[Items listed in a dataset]
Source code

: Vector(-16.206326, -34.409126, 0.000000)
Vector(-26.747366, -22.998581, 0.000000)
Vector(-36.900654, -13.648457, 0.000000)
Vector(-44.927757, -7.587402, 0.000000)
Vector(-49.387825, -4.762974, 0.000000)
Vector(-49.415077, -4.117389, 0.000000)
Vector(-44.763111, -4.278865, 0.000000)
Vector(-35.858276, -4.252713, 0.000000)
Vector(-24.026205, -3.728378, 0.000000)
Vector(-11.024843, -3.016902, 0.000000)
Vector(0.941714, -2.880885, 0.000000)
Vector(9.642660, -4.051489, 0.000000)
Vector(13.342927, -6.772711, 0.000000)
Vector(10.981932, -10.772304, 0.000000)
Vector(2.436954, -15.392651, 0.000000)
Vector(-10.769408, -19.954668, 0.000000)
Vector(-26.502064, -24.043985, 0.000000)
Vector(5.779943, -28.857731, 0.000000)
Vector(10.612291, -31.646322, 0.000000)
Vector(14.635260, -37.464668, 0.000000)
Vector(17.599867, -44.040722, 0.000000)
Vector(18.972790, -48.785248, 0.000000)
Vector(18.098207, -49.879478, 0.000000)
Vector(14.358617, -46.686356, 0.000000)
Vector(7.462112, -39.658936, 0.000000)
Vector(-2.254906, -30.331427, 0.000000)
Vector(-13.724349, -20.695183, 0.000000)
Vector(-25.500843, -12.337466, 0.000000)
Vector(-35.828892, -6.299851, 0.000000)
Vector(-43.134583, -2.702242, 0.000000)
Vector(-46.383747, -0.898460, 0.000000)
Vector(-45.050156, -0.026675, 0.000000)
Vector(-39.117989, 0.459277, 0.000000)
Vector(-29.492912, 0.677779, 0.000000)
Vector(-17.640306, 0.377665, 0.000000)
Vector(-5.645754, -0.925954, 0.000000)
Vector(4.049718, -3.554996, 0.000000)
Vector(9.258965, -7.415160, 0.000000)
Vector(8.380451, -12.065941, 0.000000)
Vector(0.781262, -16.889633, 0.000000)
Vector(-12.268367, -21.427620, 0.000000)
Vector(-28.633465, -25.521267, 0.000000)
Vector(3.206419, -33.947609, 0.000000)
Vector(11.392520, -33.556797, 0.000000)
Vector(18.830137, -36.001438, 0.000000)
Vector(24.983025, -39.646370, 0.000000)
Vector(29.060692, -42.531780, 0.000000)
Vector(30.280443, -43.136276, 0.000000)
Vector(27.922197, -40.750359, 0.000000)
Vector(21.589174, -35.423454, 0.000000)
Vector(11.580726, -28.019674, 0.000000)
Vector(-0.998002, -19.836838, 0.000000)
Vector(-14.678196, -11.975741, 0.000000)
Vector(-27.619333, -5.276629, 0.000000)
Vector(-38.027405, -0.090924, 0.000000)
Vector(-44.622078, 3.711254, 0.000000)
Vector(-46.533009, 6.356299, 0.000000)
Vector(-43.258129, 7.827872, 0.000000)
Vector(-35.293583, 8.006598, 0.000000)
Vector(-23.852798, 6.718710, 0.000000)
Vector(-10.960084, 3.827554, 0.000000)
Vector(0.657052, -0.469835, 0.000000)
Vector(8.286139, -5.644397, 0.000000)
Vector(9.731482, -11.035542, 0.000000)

§ Exercise directions:
The answer must be an exact transcription of every record above.

§ Response area:
Source code

: Vector(-16.206326, -34.409126, 0.000000)
Vector(-26.747366, -22.998581, 0.000000)
Vector(-36.900654, -13.648457, 0.000000)
Vector(-44.927757, -7.587402, 0.000000)
Vector(-49.387825, -4.762974, 0.000000)
Vector(-49.415077, -4.117389, 0.000000)
Vector(-44.763111, -4.278865, 0.000000)
Vector(-35.858276, -4.252713, 0.000000)
Vector(-24.026205, -3.728378, 0.000000)
Vector(-11.024843, -3.016902, 0.000000)
Vector(0.941714, -2.880885, 0.000000)
Vector(9.642660, -4.051489, 0.000000)
Vector(13.342927, -6.772711, 0.000000)
Vector(10.981932, -10.772304, 0.000000)
Vector(2.436954, -15.392651, 0.000000)
Vector(-10.769408, -19.954668, 0.000000)
Vector(-26.502064, -24.043985, 0.000000)
Vector(5.779943, -28.857731, 0.000000)
Vector(10.612291, -31.646322, 0.000000)
Vector(14.635260, -37.464668, 0.000000)
Vector(17.599867, -44.040722, 0.000000)
Vector(18.972790, -48.785248, 0.000000)
Vector(18.098207, -49.879478, 0.000000)
Vector(14.358617, -46.686356, 0.000000)
Vector(7.462112, -39.658936, 0.000000)
Vector(-2.254906, -30.331427, 0.000000)
Vector(-13.724349, -20.695183, 0.000000)
Vector(-25.500843, -12.337466, 0.000000)
Vector(-35.828892, -6.299851, 0.000000)
Vector(-43.134583, -2.702242, 0.000000)
Vector(-46.383747, -0.898460, 0.000000)
Vector(-45.050156, -0.026675, 0.000000)
Vector(-39.117989, 0.459277, 0.000000)
Vector(-29.492912, 0.677779, 0.000000)
Vector(-17.640306, 0.377665, 0.000000)
Vector(-5.645754, -0.925954, 0.000000)
Vector(4.049718, -3.554996, 0.000000)
Vector(9.258965, -7.415160, 0.000000)
Vector(8.380451, -12.065941, 0.000000)
Vector(0.781262, -16.889633, 0.000000)
Vector(-12.268367, -21.427620, 0.000000)
Vector(-28.633465, -25.521267, 0.000000)
Vector(3.206419, -33.947609, 0.000000)
Vector(11.392520, -33.556797, 0.000000)
Vector(18.830137, -36.001438, 0.000000)
Vector(24.983025, -39.646370, 0.000000)
Vector(29.060692, -42.531780, 0.000000)
Vector(30.280443, -43.136276, 0.000000)
Vector(27.922197, -40.750359, 0.000000)
Vector(21.589174, -35.423454, 0.000000)
Vector(11.580726, -28.019674, 0.000000)
Vector(-0.998002, -19.836838, 0.000000)
Vector(-14.678196, -11.975741, 0.000000)
Vector(-27.619333, -5.276629, 0.000000)
Vector(-38.027405, -0.090924, 0.000000)
Vector(-44.622078, 3.711254, 0.000000)
Vector(-46.533009, 6.356299, 0.000000)
Vector(-43.258129, 7.827872, 0.000000)
Vector(-35.293583, 8.006598, 0.000000)
Vector(-23.852798, 6.718710, 0.000000)
Vector(-10.960084, 3.827554, 0.000000)
Vector(0.657052, -0.469835, 0.000000)
Vector(8.286139, -5.644397, 0.000000)
Vector(9.731482, -11.035542, 0.000000)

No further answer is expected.